Modern cloud-native infrastructures and applications generate enormous volumes of telemetry data that are critical for performance monitoring, fault diagnosis, and resource optimization. However, as these systems scale to millions of components, such as containers and microservices, the cost of collecting, storing, and analyzing high-volume telemetry data becomes prohibitively high, posing significant challenges to operational costs, scalability, and real-time responsiveness of cloud telemetry systems.
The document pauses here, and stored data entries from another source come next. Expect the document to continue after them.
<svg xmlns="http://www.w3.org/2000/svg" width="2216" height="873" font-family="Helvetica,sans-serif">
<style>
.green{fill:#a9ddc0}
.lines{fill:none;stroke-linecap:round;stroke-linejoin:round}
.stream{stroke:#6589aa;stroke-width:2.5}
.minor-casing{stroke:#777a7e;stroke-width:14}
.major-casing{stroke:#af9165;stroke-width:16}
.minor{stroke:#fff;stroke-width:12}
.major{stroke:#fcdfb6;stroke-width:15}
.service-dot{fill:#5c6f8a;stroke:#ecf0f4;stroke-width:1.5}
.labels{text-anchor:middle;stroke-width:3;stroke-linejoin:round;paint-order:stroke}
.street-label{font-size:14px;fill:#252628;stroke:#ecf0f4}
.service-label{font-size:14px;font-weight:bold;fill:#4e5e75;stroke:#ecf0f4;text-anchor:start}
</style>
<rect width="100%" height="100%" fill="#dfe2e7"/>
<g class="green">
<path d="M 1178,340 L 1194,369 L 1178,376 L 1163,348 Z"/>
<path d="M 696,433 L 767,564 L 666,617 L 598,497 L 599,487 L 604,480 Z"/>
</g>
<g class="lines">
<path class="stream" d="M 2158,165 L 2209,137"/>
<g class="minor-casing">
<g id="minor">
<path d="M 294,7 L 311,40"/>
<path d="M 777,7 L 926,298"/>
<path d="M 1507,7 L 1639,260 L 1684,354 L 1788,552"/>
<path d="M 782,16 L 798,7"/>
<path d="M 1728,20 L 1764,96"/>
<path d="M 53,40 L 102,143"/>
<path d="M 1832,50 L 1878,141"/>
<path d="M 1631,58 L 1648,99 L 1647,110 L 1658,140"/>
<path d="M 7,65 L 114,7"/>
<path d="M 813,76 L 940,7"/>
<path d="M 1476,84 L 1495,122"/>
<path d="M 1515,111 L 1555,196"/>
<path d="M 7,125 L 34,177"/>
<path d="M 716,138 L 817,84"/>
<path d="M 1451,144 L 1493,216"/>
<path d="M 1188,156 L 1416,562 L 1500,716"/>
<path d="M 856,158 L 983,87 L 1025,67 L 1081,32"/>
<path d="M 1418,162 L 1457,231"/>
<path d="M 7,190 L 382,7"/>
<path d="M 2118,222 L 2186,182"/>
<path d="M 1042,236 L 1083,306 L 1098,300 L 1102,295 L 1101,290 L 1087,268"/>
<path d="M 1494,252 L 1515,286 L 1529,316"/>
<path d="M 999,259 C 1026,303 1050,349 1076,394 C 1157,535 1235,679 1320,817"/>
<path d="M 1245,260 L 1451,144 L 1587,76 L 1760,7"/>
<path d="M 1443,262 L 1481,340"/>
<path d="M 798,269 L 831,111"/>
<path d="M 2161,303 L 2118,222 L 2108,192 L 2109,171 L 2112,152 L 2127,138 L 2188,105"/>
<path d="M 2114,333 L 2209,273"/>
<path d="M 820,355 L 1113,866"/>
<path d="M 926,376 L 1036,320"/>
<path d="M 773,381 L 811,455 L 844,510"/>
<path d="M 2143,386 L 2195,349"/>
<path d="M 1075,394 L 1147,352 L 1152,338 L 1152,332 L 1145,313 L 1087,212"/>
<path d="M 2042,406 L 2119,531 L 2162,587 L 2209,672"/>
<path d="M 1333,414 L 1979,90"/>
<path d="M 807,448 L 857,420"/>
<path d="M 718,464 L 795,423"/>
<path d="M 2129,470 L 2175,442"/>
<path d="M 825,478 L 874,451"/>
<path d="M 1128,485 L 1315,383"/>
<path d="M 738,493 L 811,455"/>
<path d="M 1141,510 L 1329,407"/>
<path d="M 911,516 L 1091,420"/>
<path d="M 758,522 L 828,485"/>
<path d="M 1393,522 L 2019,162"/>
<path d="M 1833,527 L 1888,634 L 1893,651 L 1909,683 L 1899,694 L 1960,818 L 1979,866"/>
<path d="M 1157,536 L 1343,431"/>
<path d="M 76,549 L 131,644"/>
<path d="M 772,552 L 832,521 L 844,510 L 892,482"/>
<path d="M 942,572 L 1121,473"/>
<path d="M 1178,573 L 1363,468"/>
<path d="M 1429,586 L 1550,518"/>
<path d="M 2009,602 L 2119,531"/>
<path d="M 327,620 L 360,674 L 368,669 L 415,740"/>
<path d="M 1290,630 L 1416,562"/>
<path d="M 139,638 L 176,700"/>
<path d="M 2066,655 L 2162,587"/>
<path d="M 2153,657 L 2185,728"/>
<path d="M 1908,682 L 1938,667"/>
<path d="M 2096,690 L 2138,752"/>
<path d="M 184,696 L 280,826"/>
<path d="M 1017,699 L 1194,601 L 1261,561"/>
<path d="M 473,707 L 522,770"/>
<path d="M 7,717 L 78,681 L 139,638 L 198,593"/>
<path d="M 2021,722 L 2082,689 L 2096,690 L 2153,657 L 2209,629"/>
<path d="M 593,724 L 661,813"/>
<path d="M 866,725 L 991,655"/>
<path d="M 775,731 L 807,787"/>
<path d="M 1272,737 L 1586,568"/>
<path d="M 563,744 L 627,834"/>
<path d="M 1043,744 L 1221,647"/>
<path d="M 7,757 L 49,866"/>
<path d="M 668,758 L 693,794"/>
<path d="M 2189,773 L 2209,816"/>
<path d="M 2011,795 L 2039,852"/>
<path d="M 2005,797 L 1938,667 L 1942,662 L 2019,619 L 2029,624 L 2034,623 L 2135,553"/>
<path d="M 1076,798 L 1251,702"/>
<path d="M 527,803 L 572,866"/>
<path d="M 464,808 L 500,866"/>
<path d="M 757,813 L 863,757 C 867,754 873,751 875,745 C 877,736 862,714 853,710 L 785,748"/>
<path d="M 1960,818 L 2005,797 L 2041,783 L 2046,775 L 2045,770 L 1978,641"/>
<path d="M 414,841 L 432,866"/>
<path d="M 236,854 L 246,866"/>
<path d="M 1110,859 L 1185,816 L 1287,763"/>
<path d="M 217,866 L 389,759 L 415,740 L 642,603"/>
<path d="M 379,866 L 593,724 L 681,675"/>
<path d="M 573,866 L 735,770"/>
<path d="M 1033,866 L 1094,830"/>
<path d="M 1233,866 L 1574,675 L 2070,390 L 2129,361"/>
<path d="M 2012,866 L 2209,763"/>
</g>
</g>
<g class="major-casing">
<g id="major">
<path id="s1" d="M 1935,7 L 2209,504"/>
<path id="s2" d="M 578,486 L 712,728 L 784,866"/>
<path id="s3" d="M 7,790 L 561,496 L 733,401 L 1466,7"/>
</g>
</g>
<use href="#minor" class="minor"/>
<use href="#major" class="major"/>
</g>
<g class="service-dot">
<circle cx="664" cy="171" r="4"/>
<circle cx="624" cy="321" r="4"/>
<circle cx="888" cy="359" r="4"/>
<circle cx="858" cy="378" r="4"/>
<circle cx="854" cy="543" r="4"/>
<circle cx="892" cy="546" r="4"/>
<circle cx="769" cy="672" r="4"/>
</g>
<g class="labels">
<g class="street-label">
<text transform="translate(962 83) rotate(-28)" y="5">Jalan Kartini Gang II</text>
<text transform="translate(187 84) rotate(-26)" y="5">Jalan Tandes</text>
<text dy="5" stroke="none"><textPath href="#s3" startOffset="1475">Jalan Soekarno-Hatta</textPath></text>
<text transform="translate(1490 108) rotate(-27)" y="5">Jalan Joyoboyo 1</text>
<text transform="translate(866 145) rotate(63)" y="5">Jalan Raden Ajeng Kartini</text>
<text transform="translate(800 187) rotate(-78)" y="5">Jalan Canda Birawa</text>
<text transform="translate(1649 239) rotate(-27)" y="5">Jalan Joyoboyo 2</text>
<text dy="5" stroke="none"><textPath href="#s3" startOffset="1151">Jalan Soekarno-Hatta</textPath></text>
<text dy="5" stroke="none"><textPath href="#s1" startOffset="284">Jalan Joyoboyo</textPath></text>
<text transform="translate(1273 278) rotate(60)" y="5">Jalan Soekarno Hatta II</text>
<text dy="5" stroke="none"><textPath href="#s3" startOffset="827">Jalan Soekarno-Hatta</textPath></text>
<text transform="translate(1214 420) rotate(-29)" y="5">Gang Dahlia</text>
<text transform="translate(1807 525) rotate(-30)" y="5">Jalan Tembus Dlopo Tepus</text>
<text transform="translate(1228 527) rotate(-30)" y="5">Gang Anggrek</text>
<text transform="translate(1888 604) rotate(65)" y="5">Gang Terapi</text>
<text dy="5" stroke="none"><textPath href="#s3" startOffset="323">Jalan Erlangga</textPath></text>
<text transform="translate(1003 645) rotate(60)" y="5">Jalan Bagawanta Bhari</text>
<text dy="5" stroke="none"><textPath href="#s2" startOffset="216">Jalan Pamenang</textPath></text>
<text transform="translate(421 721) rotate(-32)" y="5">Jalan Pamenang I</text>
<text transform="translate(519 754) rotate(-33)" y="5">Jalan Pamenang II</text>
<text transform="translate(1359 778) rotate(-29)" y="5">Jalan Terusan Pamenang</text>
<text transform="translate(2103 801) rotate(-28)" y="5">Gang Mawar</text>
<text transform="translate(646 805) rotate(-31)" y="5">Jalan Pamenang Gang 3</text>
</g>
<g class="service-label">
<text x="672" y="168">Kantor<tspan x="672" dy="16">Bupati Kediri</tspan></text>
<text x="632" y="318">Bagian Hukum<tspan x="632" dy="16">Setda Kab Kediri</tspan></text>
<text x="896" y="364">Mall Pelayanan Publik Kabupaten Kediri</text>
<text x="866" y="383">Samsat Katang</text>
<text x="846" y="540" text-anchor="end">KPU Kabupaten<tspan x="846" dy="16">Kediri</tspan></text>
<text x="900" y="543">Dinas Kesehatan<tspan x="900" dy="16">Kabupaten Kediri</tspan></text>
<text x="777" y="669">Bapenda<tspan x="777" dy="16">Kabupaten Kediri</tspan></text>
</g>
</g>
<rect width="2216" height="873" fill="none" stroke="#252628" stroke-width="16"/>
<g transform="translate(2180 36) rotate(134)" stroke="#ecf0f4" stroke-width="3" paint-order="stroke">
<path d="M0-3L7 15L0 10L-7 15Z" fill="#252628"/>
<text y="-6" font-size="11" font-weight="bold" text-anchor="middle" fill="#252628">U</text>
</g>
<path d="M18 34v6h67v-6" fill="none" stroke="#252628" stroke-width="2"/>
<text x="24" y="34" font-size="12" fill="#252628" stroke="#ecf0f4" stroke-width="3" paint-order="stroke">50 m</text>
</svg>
This proposal explores an approximation-first approach to rethinking telemetry architecture, where relaxing exact accuracy enables significant gains in efficiency and responsiveness without compromising practical use. Building on this principle, my proposed research focuses on three aspects. First, I will describe PromSketch, an approximate intermediate query caching system for reducing time series query latency and cloud billing costs. Second, I will discuss how to achieve an elastic and scalable key-value storage system by leveraging approximate membership indexing within network switches with NetMigrate. Finally, I will propose a new cloud telemetry architecture, focusing on reducing telemetry data ingestion costs, leveraging on-device approximation.
Zeying Zhu is a PhD student at University of Maryland, College Park, advised by Prof. Alan (Zaoxing) Liu. Her research interests are broadly in systems and networking, with a focus on bridging the gap between approximate algorithms (e.g., sampling, sketches) and practical computing systems, aiming to enable low latency, high scalability, low operational costs, and trustworthiness of cloud telemetry systems.